Quuxplusone commented 9 years ago

This asm(...) issue might be why Bionic had to disable all of the fast paths calling through to the unchecked versions. I don't know the history on that workaround though.

Quuxplusone commented 9 years ago
No, I think that's correct.  I'm not familiar with those parts at all, but it
seems to me the real problem is how we express always_inline functions.  If we
handled that in the frontend, we could generate something like:

declare i32 @foo(i32 %a)

define i32 @bar(i32 %a) #1 {
  %1 = alloca i32, align 4
  store i32 %a, i32* %1, align 4
  %2 = load i32* %1, align 4
  ; the inlined definition of foo, calling the external declaration of foo
  %3 = call i32 @foo(i32 %2)
  %4 = add nsw i32 %3, 123
  ret i32 %4
}

Which is what gcc does.

My understanding is, we keep always_inline as attribute on the function and
only do the inlining on IR, much later, which forces us to keep a definition
around (in this case, it would call itself).

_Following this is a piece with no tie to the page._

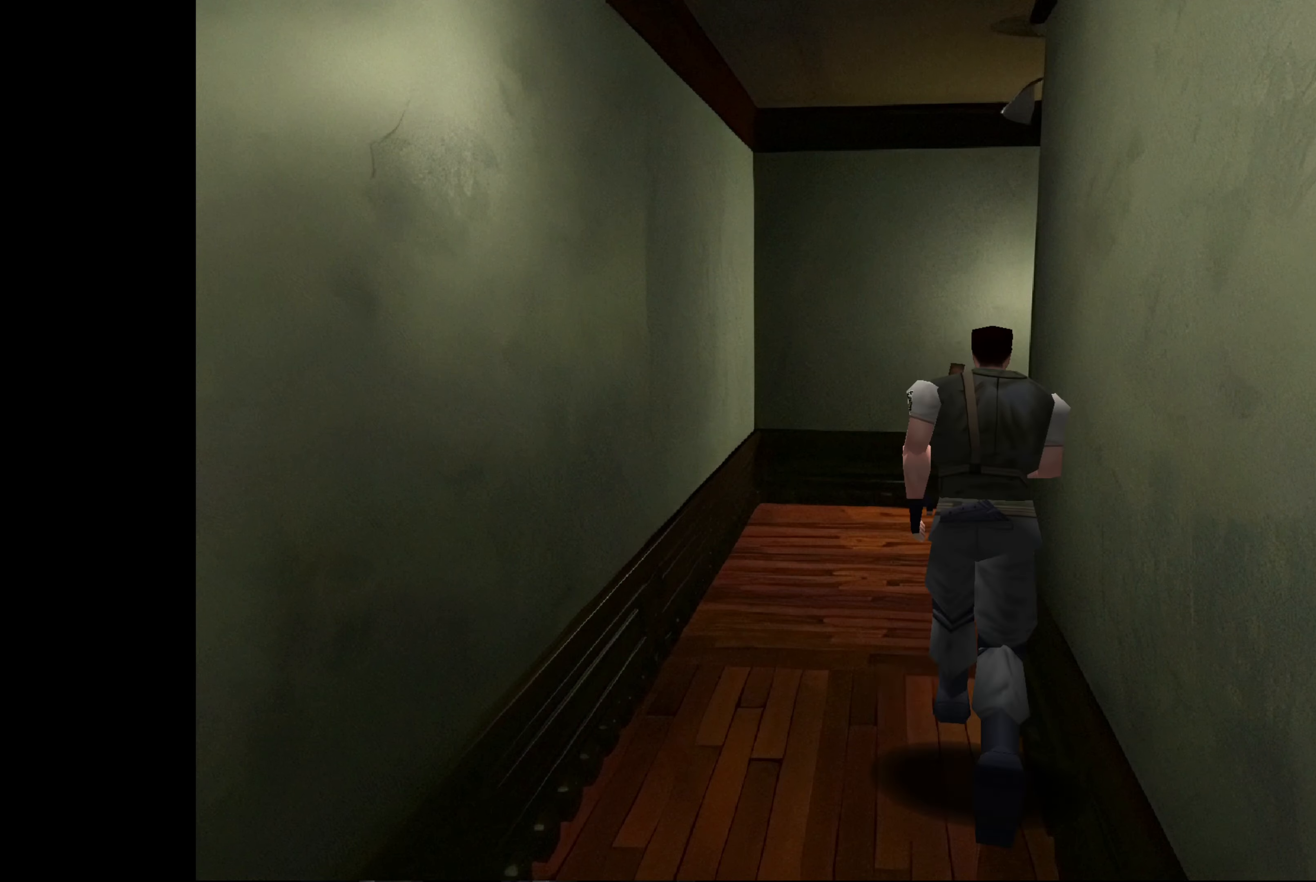
{"buttons": ["CIRCLE"], "left_stick": "up-right", "right_stick": "center", "events": [[484, "left_stick", "up-right"]]}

Perhaps clang should generate something like:

declare i32 @foo(i32 %a)

define i32 @foo.alwaysinline(i32 %a) #0 {
  %1 = alloca i32, align 4
  store i32 %a, i32* %1, align 4
  %2 = load i32* %1, align 4
  %3 = call i32 @foo(i32 %2)
  %4 = add nsw i32 %3, 123
  ret i32 %4
}

define i32 @bar(i32 %a) #1 {
  %1 = alloca i32, align 4
  store i32 %a, i32* %1, align 4
  %2 = load i32* %1, align 4
  %3 = call i32 @foo.alwaysinline(i32 %2)
  ret i32 %3
}
Quuxplusone commented 9 years ago
(In reply to comment #14)
> No, I think that's correct.  I'm not familiar with those parts at all, but
> it seems to me the real problem is how we express always_inline functions.
> If we handled that in the frontend, we could generate something like:

Bugzilla ate that part, but this was in reply to:

(In reply to comment #11)
> Maybe your example is too reduced? If I remove the extern from your example,
> LLVM will emit a definition of foo that calls itself, which is probably not
> what you wanted.
Quuxplusone commented 9 years ago
(In reply to comment #14)
> Perhaps clang should generate something like:
>
> declare i32 @foo(i32 %a)
>
> define i32 @foo.alwaysinline(i32 %a) #0 {
>   %1 = alloca i32, align 4
>   store i32 %a, i32* %1, align 4
>   %2 = load i32* %1, align 4
>   %3 = call i32 @foo(i32 %2)
>   %4 = add nsw i32 %3, 123
>   ret i32 %4
> }
>
> define i32 @bar(i32 %a) #1 {
>   %1 = alloca i32, align 4
>   store i32 %a, i32* %1, align 4
>   %2 = load i32* %1, align 4
>   %3 = call i32 @foo.alwaysinline(i32 %2)
>   ret i32 %3
> }

I think Clang is already generating the right thing here for the given input.
The user aliased foo_alias to foo, and then defined foo as calling foo_alias,
so that's clearly infinite recursion. Fixing this would probably require
something like:

extern int foo_external(int);
static inline __attribute__((always_inline)) size_t foo(int a) {
  return foo_external(a) + 123;
}

At least, that's how __memset_chk & co work.
Quuxplusone commented 9 years ago
(In reply to comment #16)
> I think Clang is already generating the right thing here for the given
> input. The user aliased foo_alias to foo, and then defined foo as calling
> foo_alias, so that's clearly infinite recursion.

The point is, gcc disagrees on the right thing, and people rely on the specific
idiom of __asm__ alias + extern inline for this kind of "shadowing definition".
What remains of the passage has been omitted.